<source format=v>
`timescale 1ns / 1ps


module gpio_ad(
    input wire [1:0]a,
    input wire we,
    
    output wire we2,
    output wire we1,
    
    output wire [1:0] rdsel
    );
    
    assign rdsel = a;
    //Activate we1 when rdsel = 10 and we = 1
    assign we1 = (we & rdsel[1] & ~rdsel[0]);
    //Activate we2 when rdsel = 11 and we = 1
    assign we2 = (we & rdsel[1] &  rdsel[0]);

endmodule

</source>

※ ※ ※

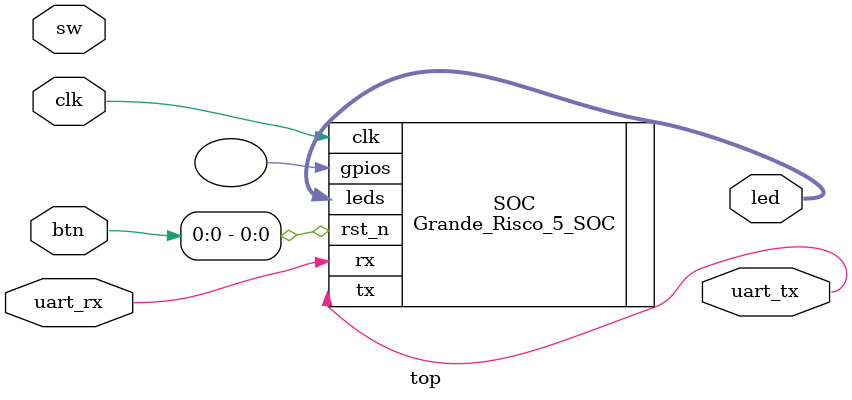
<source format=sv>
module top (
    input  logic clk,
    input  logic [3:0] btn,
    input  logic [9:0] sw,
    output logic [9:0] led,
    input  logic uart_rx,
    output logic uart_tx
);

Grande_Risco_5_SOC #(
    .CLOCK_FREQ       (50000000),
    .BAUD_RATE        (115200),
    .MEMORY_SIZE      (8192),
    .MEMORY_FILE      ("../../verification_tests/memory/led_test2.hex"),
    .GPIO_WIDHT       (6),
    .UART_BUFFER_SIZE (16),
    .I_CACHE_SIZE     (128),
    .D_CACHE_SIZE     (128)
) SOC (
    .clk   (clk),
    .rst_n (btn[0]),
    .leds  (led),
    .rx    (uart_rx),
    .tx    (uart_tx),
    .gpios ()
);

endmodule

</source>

※ ※ ※

_TASK REQUIREMENTS_
Using the listing above, return word for word each line from the one that has "<source format=v>" through the one that has "10 and we = 1", and no line outside that range.

_RESULT OF THE EXERCISE_
<source format=v>
`timescale 1ns / 1ps


module gpio_ad(
    input wire [1:0]a,
    input wire we,
    
    output wire we2,
    output wire we1,
    
    output wire [1:0] rdsel
    );
    
    assign rdsel = a;
    //Activate we1 when rdsel = 10 and we = 1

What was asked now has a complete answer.